The Penn fencing teams made Saturday a long day at the MAC for both Harvard squads.
The undefeated Penn team proved too much for the Harvard men's fencing team at the MAC Saturday. The Crimson lost in all three weapon categories by a total score of 21-6, while the Harvard women's team followed suit, 12-4. Later in the day, the women's team fell by the same score to Fairleigh Dickinson.
Against the more confident and aggressive Quakers, the Crimson men's team (0-4 Ivy) seemed to have its backs against the wall. In sabre and epee, Penn thoroughly dominated their hosts, 8-1.
In sabre, only Nathan Schmulewitz was able to win a bout in the second round. In epee, Harvard barely managed to win a point--after losing the first six bouts--when Edward Naidich won his third bout.
In foil, the score was a little closer. After falling behind, 2-1, early, Harvard's Gideon Yaffe and Chris Okumura each managed to win his bout. The next two, however, were won by the Quakers. Adam Sussman tied the match, 4-4, in the eighth bout by coming back from a 4-1 deficit to win.

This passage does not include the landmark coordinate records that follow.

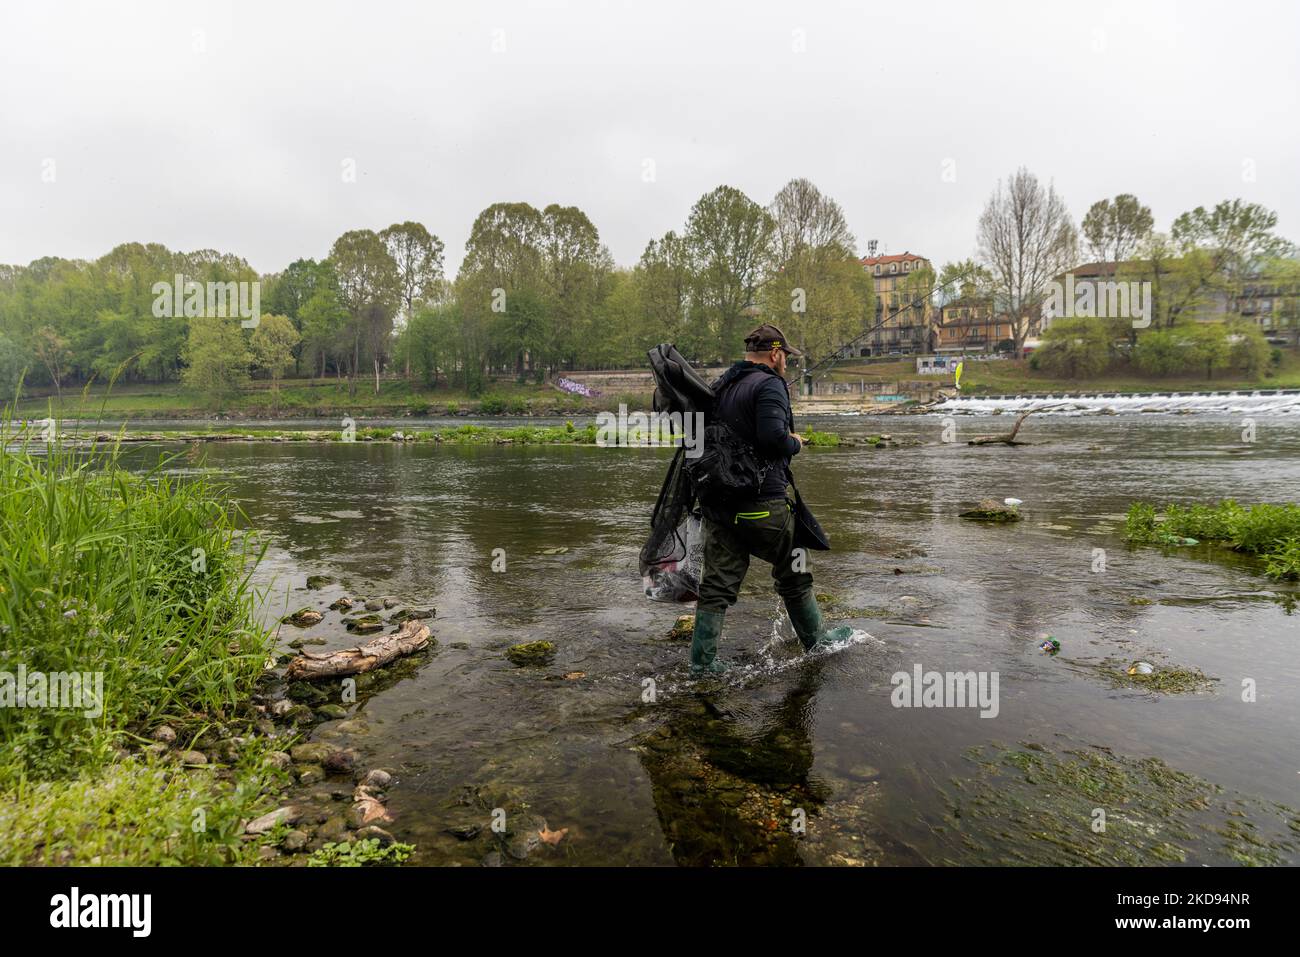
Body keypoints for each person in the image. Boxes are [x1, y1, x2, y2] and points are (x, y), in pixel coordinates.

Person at [690, 323, 851, 675]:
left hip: (719, 505)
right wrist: (796, 441)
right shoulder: (771, 385)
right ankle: (817, 642)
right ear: (776, 354)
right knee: (795, 571)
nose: (787, 365)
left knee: (716, 585)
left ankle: (702, 666)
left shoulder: (721, 385)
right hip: (763, 505)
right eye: (786, 358)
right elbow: (773, 439)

Unfortunately, in a close bout, Gideon Yaffe lost the final bout, 5-3.
Yet Harvard had no reason to celebrate its less embarrassing loss in foil. Penn's number-one and two foil-fencers, Al Carter and Al Weber, were unable to make Saturday's trip due to academic reasons.

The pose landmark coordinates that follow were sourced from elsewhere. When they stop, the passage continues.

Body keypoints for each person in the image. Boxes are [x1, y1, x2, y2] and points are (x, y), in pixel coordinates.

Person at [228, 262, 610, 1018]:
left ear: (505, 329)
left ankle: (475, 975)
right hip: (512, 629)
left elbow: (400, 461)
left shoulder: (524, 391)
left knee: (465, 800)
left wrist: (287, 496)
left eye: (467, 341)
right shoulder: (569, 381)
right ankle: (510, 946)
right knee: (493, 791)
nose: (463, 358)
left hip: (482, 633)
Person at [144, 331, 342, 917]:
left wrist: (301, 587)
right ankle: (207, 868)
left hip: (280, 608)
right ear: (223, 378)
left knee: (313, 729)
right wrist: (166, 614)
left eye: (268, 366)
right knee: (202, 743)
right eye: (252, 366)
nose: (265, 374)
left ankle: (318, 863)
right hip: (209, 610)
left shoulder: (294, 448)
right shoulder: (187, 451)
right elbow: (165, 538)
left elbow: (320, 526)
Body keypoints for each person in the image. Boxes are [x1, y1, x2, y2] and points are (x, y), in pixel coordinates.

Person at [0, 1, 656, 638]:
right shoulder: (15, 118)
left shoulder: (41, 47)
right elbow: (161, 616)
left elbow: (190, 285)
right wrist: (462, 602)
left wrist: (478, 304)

"We were expecting to do better than that," Harvard coach Branimir Zivkovic said. Zivkovic, while not being surprised about the result, mentioned his team's lack of experience and lack of practice during the exam period.
Asked about his team's success on Saturday as well as in previous weeks, Penn Coach David Micahnik agreed that his team had an advantage in terms of experience: "Most of our fencers have fair amounts of experience. Even the younger ones have been actively competing outside of college."
Micahnik also explained that Penn's schedule gives them the edge it needs. "We scheduled the hardest schedule we can manage," said Micahnik, referring to his team's more demanding schedule than Harvard's. The Quakers fenced against MIT and Brandeis in addition to Harvard Saturday. Last week, they faced Yale, Penn St. and Duke on the same day.
"We did not expect to lose," said Penn Captain Tom Wroth, who expects his squad to challenge Columbia's streak of six consecutive Ivy League titles. "Fencer to fencer, we are a much stronger team."
Harvard Captain Peter Einaudi feels that Penn has a chance of winning the title.
"They are a very good team," Einaudi said. "They, I think, have a 50 percent chance of winning the Ivy title. They're very strong in all three weapons."
Meanwhile, the Harvard women's team lost, 12-4, to both Penn and Fairleigh Dickinson.
Harvard Captain Amy Neuhardt blamed the losses on lack of depth. As with the men, with a freshman and a sophomore in the starting lineup, the Crimson (2-2 Ivy) could not complete with the much older and experienced Penn and Fairleigh Dickinson lineups.
Falling behind, 6-1, against Penn, the Crimson managed to win only three of the next nine bouts. Neuhardt won two bouts, while fellow senior Michelle Kosch and sophomore Susan Chan each won one.
Against Fairleigh Dickinson, which fell to Penn in a tiebreaker, Neuhardt and Kosch each won two bouts.